Le Parc de Tsarasaotra et Son Statut Ramsar, situé dans la Laniera, est une zone protégée de 20 hectares, classée Ramsar depuis 2005. Il sert de refuge à plusieurs espèces d’oiseaux d’eau endémiques menacées, comme le crabier blanc et le canard de Meller. Ce site unique est la seule zone Ramsar au monde en propriété privée, et sa préservation est cruciale, non seulement pour la biodiversité, mais aussi en tant que témoin des infrastructures hydrologiques historiques qui ont façonné la plaine du Betsimitatatra【Ramsar Site Information Service】.

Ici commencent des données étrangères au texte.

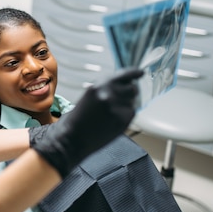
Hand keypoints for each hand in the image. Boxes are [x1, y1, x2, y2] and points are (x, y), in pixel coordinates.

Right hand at [29, 68, 143, 176]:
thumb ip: (107, 90)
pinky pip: (131, 114)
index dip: (134, 73)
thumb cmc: (78, 121)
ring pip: (132, 102)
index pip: (123, 74)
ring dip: (125, 107)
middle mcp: (108, 92)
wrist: (72, 139)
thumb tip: (124, 88)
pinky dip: (125, 118)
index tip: (140, 73)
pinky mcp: (121, 119)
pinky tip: (111, 122)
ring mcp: (116, 105)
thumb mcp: (89, 97)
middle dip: (128, 94)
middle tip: (119, 104)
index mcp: (98, 85)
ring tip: (110, 116)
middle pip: (132, 89)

Des solutions existent cependant. En prenant exemple sur des villes comme Rotterdam, qui utilise des bassins de rétention multifonctionnels pour gérer les eaux pluviales, ou encore la Louisiane, qui a restauré des zones humides pour absorber l’excès d’eau, Antananarivo pourrait envisager des alternatives plus durables. Ces solutions fondées sur la nature permettent non seulement de réduire les risques d’inondation, mais aussi de préserver l’environnement.

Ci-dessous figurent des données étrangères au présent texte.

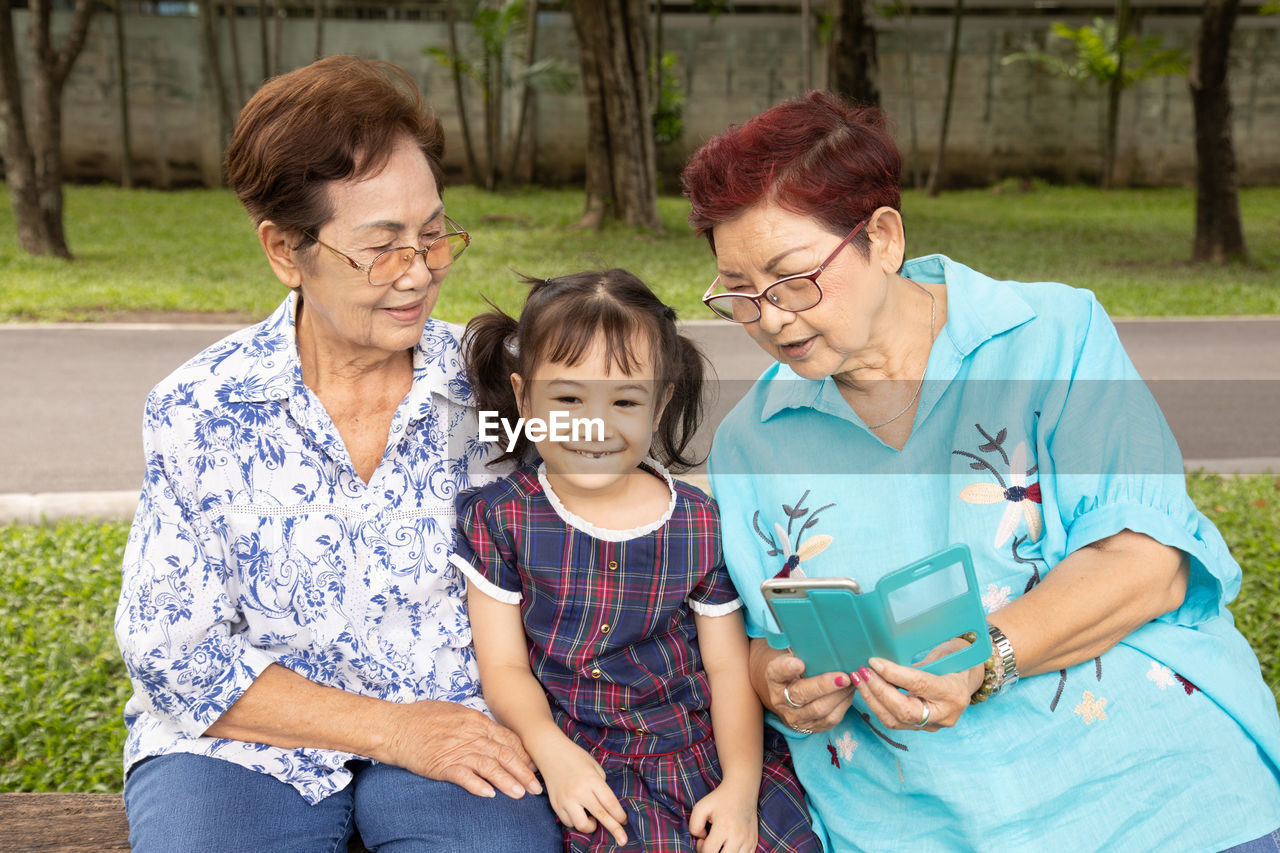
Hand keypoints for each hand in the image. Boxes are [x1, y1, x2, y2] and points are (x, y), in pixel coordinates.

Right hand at [381, 699, 542, 798]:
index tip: (533, 767)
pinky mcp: (441, 764)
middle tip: (535, 787)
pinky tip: (489, 794)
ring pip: (488, 766)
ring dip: (506, 781)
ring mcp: (456, 749)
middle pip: (504, 753)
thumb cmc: (422, 718)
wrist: (395, 726)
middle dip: (522, 772)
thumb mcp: (454, 711)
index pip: (507, 738)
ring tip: (520, 794)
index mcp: (475, 720)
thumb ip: (475, 722)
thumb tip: (492, 733)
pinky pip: (463, 776)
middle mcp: (470, 734)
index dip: (523, 754)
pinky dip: (477, 785)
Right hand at [538, 740, 628, 845]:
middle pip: (600, 816)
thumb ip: (602, 786)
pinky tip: (580, 813)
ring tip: (594, 819)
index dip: (619, 815)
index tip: (624, 822)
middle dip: (614, 829)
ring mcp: (566, 800)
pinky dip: (576, 822)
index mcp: (592, 780)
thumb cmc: (576, 757)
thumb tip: (607, 807)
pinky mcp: (556, 804)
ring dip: (591, 826)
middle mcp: (579, 792)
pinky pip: (569, 822)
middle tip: (623, 840)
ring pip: (582, 825)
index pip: (610, 803)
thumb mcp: (595, 767)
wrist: (550, 752)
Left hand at [689, 781, 757, 852]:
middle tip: (709, 844)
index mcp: (724, 827)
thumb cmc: (719, 799)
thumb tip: (701, 839)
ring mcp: (748, 840)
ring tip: (719, 844)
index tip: (701, 838)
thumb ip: (694, 826)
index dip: (700, 848)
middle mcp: (738, 836)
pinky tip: (728, 845)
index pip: (709, 852)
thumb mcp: (700, 807)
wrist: (742, 790)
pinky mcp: (754, 842)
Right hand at [763, 651, 854, 733]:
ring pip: (819, 710)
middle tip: (843, 677)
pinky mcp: (810, 728)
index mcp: (774, 678)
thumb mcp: (792, 658)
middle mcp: (780, 700)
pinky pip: (830, 720)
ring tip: (852, 682)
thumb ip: (804, 654)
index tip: (799, 663)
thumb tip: (829, 647)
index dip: (787, 668)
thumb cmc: (795, 670)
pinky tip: (849, 692)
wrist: (787, 695)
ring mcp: (795, 717)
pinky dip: (843, 705)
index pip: (777, 672)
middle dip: (824, 686)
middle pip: (801, 695)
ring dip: (839, 696)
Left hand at [855, 637, 985, 731]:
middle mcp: (945, 714)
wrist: (966, 678)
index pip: (919, 684)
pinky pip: (894, 721)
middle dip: (878, 691)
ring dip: (873, 699)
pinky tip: (867, 691)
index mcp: (953, 692)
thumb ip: (914, 663)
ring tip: (859, 680)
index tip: (874, 662)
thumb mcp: (939, 655)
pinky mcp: (921, 728)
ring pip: (895, 720)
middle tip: (862, 672)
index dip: (894, 674)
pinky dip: (877, 706)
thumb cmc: (953, 659)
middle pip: (904, 710)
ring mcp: (933, 725)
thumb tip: (881, 661)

Un exemple frappant des risques liés à la construction d’infrastructures dans des zones humides est celui du Bangladesh. Dans ce pays, où plus de 60 % des terres sont des zones humides, la construction de routes et d’infrastructures a profondément perturbé les écosystèmes et aggravé les inondations saisonnières. Selon les rapports, les inondations récurrentes affectent plus de 68 % du pays pendant la mousson, déplaçant des millions de personnes et détruisant chaque année environ 970 000 hectares de terres agricoles.

À Singapour, des mesures strictes d’application des lois et des sanctions sévères ont été mises en place pour éviter des constructions illégales. Des amendes dissuasives sont imposées, et les permis peuvent être révoqués si les règles d’urbanisme ne sont pas respectées. Un exemple similaire peut être trouvé en Normandie, où des drones et des technologies de télédétection sont utilisés pour surveiller et prévenir les remblais illégaux, une approche qui pourrait être adoptée à Antananarivo.

En conclusion, la régulation stricte des remblais et la mise en œuvre effective des plans d’assainissement sont essentielles pour préserver la plaine du Betsimitatatra et protéger Antananarivo contre les catastrophes hydrologiques futures. J’aime à rappeler ici ce constat noyé dans mon texte décidément trop long : Si les projets d’infrastructures (…) avaient été réalisés, comme prévu, les impacts des remblais sauvages sur l’environnement et la santé publique auraient pu être atténués.